By John McCrank, Samuel Shen and Xie Yu
NEW YORK/SHANGHAI (Reuters) – There was much relief for investors in U.S.-listed Chinese firms after Beijing and Washington struck a long-pending audit deal, but legal experts and China watchers warn the two sides could still clash over how the accord is interpreted and implemented.
U.S. regulators have for more than a decade demanded access to audit papers of U.S.-listed Chinese companies, but Beijing has been reluctant to let U.S. regulators inspect its accounting firms, citing national security concerns..
On Friday, however, the countries reached a landmark deal which appeared to give the United States everything it wanted: full access to China audit papers with no redactions for any reason; the right to take testimony from audit company staff in China and Hong Kong; and sole discretion to select which companies the United States inspects.

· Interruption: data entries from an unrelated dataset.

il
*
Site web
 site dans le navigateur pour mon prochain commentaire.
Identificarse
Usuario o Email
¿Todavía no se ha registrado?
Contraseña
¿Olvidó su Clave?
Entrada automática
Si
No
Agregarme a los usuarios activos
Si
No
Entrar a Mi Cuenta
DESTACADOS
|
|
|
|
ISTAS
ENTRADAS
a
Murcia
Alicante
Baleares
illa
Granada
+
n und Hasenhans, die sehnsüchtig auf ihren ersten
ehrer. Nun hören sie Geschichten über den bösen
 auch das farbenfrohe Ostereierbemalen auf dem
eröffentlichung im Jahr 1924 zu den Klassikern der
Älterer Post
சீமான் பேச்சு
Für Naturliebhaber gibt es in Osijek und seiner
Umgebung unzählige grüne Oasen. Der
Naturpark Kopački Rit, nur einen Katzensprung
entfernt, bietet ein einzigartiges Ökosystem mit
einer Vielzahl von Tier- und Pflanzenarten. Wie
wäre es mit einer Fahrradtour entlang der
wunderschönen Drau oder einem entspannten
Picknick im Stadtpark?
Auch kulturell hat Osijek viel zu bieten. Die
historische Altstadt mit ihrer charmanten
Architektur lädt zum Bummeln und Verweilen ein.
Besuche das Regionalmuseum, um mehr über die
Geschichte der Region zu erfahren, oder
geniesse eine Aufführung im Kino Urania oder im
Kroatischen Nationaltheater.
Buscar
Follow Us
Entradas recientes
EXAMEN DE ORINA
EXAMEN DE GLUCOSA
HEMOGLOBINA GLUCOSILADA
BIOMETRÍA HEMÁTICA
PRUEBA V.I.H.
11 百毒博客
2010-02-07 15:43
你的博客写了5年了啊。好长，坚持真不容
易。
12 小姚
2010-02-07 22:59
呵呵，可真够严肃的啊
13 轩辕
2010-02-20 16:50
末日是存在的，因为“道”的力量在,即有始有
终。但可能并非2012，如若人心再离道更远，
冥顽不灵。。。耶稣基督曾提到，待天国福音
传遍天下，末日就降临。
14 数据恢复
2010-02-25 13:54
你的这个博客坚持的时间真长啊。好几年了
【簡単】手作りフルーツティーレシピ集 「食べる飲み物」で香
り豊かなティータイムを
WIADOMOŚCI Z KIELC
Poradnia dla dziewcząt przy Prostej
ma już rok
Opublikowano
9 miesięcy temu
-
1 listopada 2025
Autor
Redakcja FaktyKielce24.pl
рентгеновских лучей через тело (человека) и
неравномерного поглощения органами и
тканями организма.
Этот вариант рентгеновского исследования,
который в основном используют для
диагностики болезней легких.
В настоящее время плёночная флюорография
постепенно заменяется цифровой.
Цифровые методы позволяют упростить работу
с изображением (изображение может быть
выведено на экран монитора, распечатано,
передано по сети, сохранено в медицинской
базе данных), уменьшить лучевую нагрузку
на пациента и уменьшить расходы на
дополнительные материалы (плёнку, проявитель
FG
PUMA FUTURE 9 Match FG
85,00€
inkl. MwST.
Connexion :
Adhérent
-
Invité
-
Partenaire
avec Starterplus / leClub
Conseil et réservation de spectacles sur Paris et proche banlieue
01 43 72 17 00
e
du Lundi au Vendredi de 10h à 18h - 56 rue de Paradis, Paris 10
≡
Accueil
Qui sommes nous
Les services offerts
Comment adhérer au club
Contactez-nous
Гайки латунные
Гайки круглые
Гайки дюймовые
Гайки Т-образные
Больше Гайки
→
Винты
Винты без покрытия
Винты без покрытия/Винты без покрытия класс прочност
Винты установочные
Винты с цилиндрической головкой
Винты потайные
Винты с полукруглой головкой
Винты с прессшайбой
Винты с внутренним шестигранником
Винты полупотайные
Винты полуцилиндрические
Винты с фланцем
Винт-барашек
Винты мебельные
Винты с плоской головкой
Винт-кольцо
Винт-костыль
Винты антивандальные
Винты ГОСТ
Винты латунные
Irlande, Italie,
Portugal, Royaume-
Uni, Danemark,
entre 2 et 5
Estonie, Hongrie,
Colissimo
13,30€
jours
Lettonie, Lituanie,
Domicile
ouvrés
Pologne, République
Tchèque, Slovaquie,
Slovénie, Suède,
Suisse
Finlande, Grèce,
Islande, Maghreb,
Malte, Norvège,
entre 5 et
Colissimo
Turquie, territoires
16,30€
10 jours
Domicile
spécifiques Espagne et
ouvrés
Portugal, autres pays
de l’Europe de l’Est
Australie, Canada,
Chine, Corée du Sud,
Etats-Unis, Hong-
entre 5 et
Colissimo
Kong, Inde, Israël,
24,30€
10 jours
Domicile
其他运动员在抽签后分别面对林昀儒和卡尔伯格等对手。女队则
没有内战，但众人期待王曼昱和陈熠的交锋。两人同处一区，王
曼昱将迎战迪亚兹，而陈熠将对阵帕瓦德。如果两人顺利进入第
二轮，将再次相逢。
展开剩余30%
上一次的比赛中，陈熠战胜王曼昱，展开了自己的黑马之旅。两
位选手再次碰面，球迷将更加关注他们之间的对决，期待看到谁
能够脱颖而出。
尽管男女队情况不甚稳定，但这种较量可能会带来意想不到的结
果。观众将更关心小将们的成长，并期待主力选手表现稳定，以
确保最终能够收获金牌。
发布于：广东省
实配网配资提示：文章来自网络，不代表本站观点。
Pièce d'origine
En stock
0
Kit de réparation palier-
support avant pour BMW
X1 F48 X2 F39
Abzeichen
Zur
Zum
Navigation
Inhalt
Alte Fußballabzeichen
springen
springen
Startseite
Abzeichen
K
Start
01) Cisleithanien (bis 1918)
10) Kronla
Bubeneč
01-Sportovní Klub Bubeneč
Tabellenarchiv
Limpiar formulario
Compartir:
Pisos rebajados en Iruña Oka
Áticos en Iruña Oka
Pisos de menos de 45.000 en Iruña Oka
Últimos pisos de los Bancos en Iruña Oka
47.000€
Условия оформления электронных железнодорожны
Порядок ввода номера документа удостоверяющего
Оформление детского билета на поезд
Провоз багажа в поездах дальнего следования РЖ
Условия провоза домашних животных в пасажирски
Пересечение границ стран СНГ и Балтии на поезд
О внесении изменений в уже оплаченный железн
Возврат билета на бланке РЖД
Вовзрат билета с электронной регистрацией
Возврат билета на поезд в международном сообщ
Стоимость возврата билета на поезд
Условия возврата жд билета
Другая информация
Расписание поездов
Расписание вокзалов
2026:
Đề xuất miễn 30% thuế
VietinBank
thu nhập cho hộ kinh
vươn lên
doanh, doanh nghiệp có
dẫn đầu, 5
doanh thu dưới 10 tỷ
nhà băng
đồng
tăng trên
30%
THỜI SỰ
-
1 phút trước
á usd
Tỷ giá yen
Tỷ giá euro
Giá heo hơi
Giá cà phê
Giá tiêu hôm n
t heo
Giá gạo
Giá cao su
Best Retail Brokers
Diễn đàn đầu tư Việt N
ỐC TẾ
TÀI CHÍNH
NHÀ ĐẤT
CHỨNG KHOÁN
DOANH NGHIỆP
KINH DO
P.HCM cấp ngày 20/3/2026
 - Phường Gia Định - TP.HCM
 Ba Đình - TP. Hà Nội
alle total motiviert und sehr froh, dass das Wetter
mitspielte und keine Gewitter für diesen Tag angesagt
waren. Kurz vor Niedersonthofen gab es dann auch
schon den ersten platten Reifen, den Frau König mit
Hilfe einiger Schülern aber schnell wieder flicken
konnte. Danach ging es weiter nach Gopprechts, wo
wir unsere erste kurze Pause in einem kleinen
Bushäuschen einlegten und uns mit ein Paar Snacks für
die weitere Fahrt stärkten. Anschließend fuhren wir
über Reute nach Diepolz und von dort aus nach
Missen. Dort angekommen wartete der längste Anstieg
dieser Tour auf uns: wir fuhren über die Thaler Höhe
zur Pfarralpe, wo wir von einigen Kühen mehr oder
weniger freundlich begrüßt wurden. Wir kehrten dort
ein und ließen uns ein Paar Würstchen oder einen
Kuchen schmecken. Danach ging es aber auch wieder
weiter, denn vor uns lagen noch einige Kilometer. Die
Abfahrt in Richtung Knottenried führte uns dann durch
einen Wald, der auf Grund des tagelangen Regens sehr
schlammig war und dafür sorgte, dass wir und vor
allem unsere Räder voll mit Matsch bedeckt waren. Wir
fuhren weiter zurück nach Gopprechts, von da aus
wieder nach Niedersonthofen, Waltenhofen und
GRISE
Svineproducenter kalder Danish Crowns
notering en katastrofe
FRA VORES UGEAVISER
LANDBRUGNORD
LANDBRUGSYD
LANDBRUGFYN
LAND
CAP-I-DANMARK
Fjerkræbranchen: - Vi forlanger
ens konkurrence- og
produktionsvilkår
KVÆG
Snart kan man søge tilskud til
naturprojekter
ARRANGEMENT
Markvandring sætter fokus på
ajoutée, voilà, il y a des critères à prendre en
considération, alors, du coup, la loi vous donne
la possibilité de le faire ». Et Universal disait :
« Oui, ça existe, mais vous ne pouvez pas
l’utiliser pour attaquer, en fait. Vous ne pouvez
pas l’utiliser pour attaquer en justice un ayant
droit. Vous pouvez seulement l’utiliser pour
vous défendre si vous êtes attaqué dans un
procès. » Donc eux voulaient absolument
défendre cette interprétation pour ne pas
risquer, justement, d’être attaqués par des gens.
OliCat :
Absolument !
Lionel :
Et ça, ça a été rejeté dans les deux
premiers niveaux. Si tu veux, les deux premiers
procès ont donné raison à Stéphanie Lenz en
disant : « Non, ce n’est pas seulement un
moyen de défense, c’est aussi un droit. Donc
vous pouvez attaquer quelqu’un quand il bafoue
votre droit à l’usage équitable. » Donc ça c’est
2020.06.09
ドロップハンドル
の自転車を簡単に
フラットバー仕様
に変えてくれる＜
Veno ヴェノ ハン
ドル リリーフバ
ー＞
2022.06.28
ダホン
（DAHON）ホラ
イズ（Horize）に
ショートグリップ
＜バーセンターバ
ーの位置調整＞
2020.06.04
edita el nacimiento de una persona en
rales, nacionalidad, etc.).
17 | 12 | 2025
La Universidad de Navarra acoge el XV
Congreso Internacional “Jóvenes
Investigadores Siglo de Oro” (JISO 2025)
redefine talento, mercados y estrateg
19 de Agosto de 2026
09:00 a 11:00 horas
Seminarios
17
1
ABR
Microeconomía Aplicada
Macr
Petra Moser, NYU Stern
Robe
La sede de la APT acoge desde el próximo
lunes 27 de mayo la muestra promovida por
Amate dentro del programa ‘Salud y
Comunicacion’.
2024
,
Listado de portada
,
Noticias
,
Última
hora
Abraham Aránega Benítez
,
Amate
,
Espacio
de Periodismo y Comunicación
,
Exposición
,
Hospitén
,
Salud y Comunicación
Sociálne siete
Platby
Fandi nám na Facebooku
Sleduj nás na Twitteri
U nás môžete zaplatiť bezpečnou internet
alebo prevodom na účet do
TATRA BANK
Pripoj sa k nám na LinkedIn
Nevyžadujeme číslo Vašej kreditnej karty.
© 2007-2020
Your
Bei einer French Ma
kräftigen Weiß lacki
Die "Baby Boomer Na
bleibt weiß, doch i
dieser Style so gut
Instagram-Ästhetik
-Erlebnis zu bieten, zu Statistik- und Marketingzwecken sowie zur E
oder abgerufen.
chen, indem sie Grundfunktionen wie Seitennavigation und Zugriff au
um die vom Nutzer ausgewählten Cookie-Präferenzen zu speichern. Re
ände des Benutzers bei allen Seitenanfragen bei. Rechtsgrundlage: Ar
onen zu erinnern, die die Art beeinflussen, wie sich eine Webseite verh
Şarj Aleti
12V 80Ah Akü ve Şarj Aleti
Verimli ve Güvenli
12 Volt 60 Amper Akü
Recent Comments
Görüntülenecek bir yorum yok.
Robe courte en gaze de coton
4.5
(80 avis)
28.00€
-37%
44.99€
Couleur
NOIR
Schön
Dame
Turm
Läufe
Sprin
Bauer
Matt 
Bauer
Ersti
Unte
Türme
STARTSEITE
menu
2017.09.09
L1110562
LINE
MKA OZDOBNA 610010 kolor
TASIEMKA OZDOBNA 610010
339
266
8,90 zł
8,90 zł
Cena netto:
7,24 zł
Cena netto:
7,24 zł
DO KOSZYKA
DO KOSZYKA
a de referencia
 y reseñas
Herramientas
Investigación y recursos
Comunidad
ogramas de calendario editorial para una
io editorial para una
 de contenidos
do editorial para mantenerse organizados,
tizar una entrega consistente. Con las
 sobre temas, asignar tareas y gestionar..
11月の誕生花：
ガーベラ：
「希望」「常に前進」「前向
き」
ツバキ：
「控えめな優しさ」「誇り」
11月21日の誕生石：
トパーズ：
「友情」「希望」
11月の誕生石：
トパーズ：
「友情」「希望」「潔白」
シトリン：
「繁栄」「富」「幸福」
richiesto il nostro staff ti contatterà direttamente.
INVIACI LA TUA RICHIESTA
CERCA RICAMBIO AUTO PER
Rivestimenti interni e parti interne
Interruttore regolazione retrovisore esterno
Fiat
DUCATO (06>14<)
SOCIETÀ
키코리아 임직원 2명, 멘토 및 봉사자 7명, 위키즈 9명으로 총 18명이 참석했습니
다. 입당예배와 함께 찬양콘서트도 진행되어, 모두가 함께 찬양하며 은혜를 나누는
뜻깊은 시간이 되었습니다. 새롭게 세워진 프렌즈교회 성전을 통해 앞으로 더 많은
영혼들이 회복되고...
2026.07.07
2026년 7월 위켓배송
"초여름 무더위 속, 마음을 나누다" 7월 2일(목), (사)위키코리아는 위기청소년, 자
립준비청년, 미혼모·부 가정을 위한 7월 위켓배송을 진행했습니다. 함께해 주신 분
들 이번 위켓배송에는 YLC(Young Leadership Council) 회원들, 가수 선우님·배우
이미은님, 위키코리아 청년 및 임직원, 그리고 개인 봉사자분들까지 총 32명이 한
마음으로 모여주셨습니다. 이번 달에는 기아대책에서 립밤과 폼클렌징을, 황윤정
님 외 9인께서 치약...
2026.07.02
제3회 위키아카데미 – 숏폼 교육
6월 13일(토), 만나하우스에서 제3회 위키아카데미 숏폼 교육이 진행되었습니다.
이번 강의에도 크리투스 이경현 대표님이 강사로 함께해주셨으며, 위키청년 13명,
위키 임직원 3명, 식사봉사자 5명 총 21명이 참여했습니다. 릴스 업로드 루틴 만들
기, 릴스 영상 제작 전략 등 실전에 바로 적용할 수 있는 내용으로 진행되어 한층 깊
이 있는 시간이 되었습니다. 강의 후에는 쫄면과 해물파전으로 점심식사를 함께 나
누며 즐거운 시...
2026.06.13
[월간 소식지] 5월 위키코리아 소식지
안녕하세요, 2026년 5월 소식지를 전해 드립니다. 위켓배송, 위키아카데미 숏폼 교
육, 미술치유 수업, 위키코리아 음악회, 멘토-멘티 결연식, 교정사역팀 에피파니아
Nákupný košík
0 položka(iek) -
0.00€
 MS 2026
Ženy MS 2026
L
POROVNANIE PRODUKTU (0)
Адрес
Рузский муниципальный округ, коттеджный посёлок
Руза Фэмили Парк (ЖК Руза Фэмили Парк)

Investors said the deal was a major boon for U.S.-listed Chinese companies, but share price gains were capped by a new round of risk-aversion on Monday, triggered by worries of an extended period of global interest rate rises.
Legal experts warned that the investor optimism may be premature, pointing to the nuance in the wording of the two sides as cause for potential clashes as implementation of the deal starts next month.
They noted it would take the Public Company Accounting Oversight Board (PCAOB), the U.S. audit watchdog, some time to test whether China was faithfully complying with the deal.
“To break the logjam and achieve an agreement for both sides, I think, is significant,” said Hung Tran, senior fellow at the Atlantic Council, a U.S. think tank.
“But the real meaning of it will require some time to see if the access and the process and the real review of auditing trails can be done in the way that satisfies the requirements of U.S. law.
The Friday’s PCAOB statement said the agreement, “if abided by”, would grant complete access to the U.S. regulators.
The statement by Beijing, however, emphasized the principle for bilateral cooperation is “equal”, and the U.S. side will have to obtain documents through the Chinese regulator, and have to involve and let the China side coordinate the interview and testimony taking.
The China Securities Regulatory Commission (CSRC), which described the agreement as an important step for investors, companies and both countries, said the audit issue is expected to be resolved only if cooperation “meets regulatory requirements by each side”.
SENSITIVE DATA
There are precedents when cooperation fell apart between the two sides.
For instance, the PCAOB spent significant time and resources negotiating a Memorandum of Understanding (MOU) with the Chinese authorities for audit enforcement cooperation in 2013, but later decided they still could not obtain sufficient information access, earlier official statements show.
Much will depend on which of the more than 200 U.S.-listed Chinese companies the PCAOB selects for inspection, said lawyers. PCAOB officials said on Friday that they had notified the selected companies and expected to begin inspecting their audit papers next month, but it did not name them.
A spokeswoman for the PCAOB referred Reuters to comments agency officials made on Friday, that the PCAOB would select companies based on risk factors, such as size and sector, and that no companies could expect special treatment.
If the PCAOB selects high-profile companies with lots of sensitive data, conflicts could quickly arise, but the PCAOB is unlikely to relent to any push back from China given it is under intense political scrutiny at home, lawyers said.
Marcia Ellis, a Hong Kong-based lawyer at Morrison & Foerster, pointed out that the audit paper access required by the deal was still in tension with China’s stringent data security rules.
A spokesman for U.S. Securities and Exchange Commission, which oversees the audit watchdog, declined to comment, but on Friday the agency’s chair Gary Genslery warned the deal would only be meaningful if U.S. officials gain the access promised.
The CSRC did not immediately respond to a Reuters request for comment.
All companies and audit firms selected must comply fully for the PCAOB to conclude China as a jurisdiction is in compliance.
“The PCAOB will not cut any corners when implementing this agreement,” said Paul Leder, the former director of the SEC’s office of international affairs.
“It knows that both the SEC and Congress will want assurances that the PCAOB has the same access to information when inspecting a Chinese audit firm as it does for one in the U.S,” said Leder, who is now a counsel at law firm Miller & Chevalier.
Even if the deal succeeds, China is likely to steer some companies away from U.S. listings in future, given the ongoing underlying conflict over providing access to sensitive data, said Morrison & Foerster’s Ellis.
“We expect that Chinese headquartered companies with sensitive data that have not yet listed will favour listings in Hong Kong even if the PCAOB issue is resolved,” she said.